Data supplied
╭──
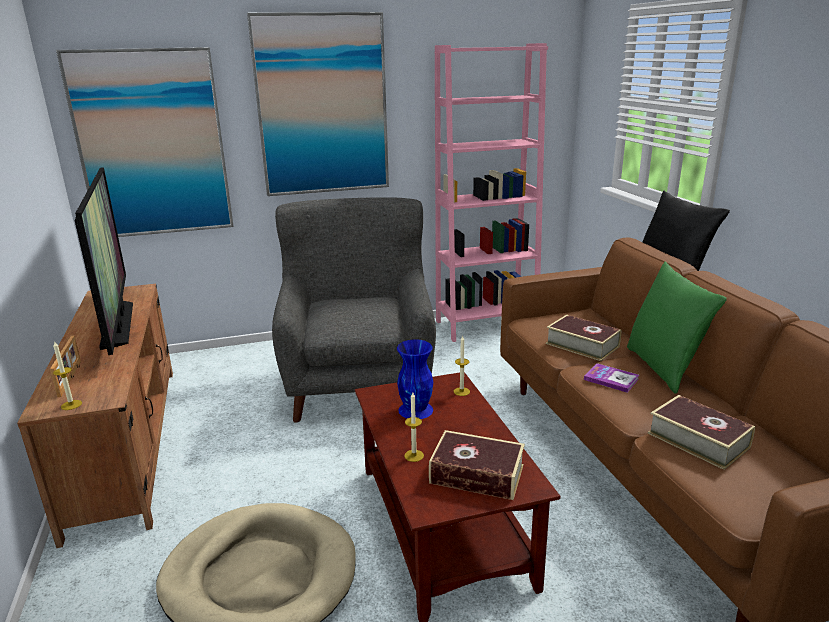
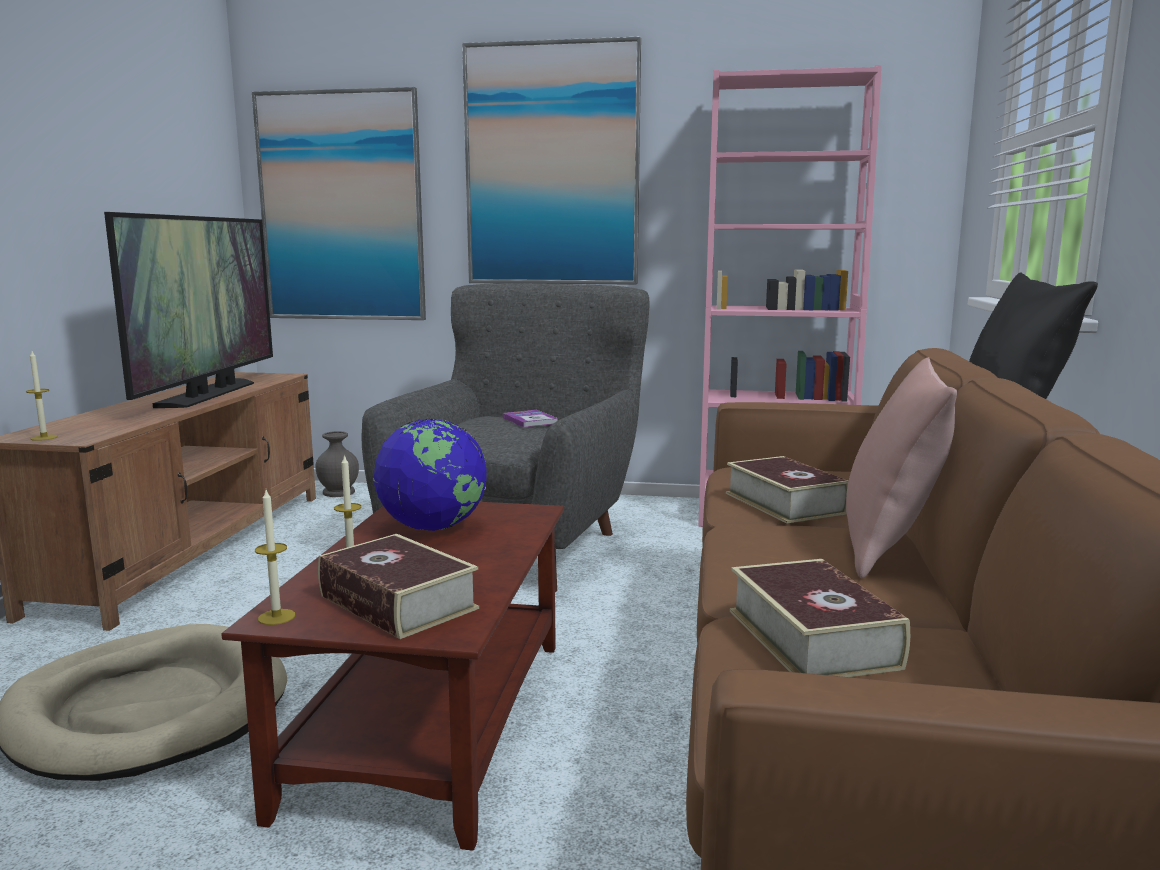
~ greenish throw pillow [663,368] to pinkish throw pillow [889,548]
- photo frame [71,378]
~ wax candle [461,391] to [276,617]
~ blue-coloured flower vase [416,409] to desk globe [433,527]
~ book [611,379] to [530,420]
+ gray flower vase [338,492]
╰──
Exercise objective
Whenever a line in the material above holds the string "vase", copy that line in full.

Your response
~ blue-coloured flower vase [416,409] to desk globe [433,527]
+ gray flower vase [338,492]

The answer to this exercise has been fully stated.